Sadly, the Jake Heaps that took the field against Idaho State was the same old Jake Heaps. The problems and troubling trends that existed in the first five games were readily apparent with Heaps at the helm against Idaho State. Consider the following:
- Heaps had four offensive series. They ended as follows: turnover, punt, touchdown, turnover. A 2:1 turnover to touchdown ratio.
- Heaps zeroed in on Ross Apo. Two of his first three passes were to Apo. (Apo left the game after Heaps’ first series.)
- Heaps averaged just 6.7 yards per attempt, and only 8.4 yards per completion. Those numbers weren’t too far off his season averages of 5.3 yards per attempt and 9.5 yards per completion.
I had been waiting for the TCU game and Riley Nelson’s performance to better judge how the quarterbacks should be managed in 2012. After Heaps played the same way against a very bad FCS foe as he did against FBS teams, it might not matter what Nelson does this Friday.
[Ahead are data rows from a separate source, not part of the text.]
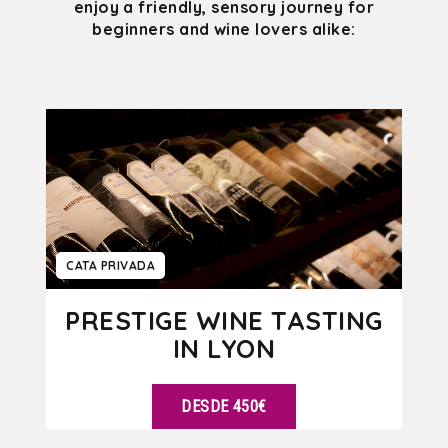
enjoy a friendly, sensory journey for
beginners and wine lovers alike:
CATA PRIVADA
PRESTIGE WINE TASTING
IN LYON
DESDE 450€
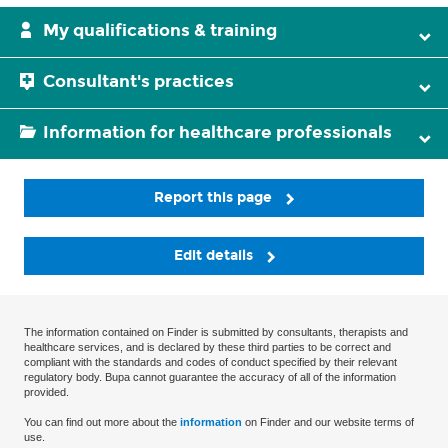
My qualifications & training
Consultant's practices
Information for healthcare professionals
Report this page
Edit details
The information contained on Finder is submitted by consultants, therapists and
healthcare services, and is declared by these third parties to be correct and
compliant with the standards and codes of conduct specified by their relevant
regulatory body. Bupa cannot guarantee the accuracy of all of the information
provided.
You can find out more about the
information
on Finder and our website terms of
use.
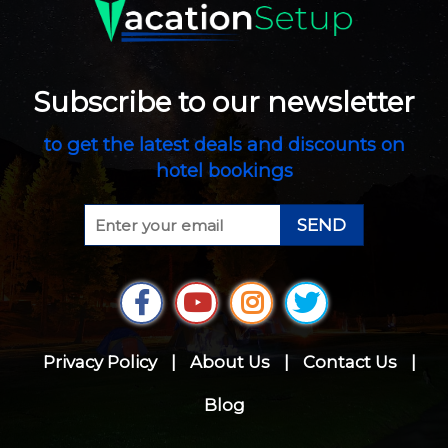
Subscribe to our newsletter
to get the latest deals and discounts on
hotel bookings
SEND
Privacy Policy
|
About Us
|
Contact Us
|
Blog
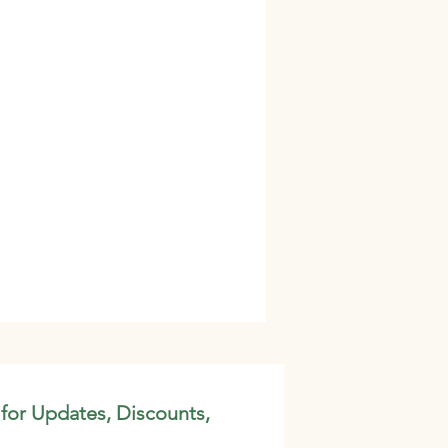
 for Updates, Discounts,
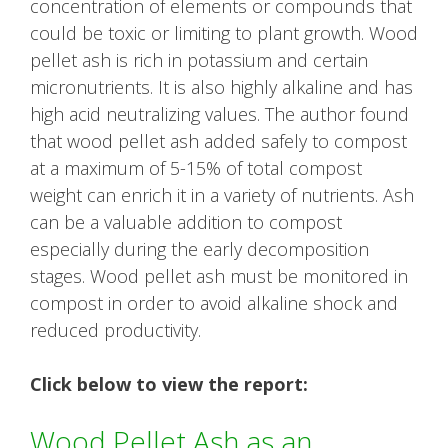
concentration of elements or compounds that
could be toxic or limiting to plant growth. Wood
pellet ash is rich in potassium and certain
micronutrients. It is also highly alkaline and has
high acid neutralizing values. The author found
that wood pellet ash added safely to compost
at a maximum of 5-15% of total compost
weight can enrich it in a variety of nutrients. Ash
can be a valuable addition to compost
especially during the early decomposition
stages. Wood pellet ash must be monitored in
compost in order to avoid alkaline shock and
reduced productivity.
Click below to view the report:
Wood Pellet Ash as an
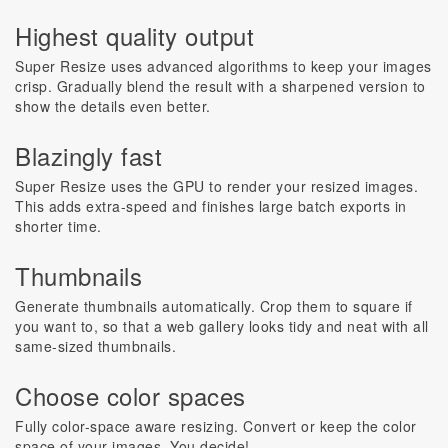
Highest quality output
Super Resize uses advanced algorithms to keep your images
crisp. Gradually blend the result with a sharpened version to
show the details even better.
Blazingly fast
Super Resize uses the GPU to render your resized images.
This adds extra-speed and finishes large batch exports in
shorter time.
Thumbnails
Generate thumbnails automatically. Crop them to square if
you want to, so that a web gallery looks tidy and neat with all
same-sized thumbnails.
Choose color spaces
Fully color-space aware resizing. Convert or keep the color
space of your images. You decide!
Nevertheless, I still believe in Heaps. I still expect Heaps to finish his BYU career as a member of the quarterback club. The take home message last Saturday was that it is going to take more work than I originally thought—more work from Heaps and more work from Brandon Doman. More work means more time, which favors redshirting Heaps in 2012.
Hopefully, Heaps gets two more chances this year against Idaho and New Mexico State, and he can take a step or two forward in those games.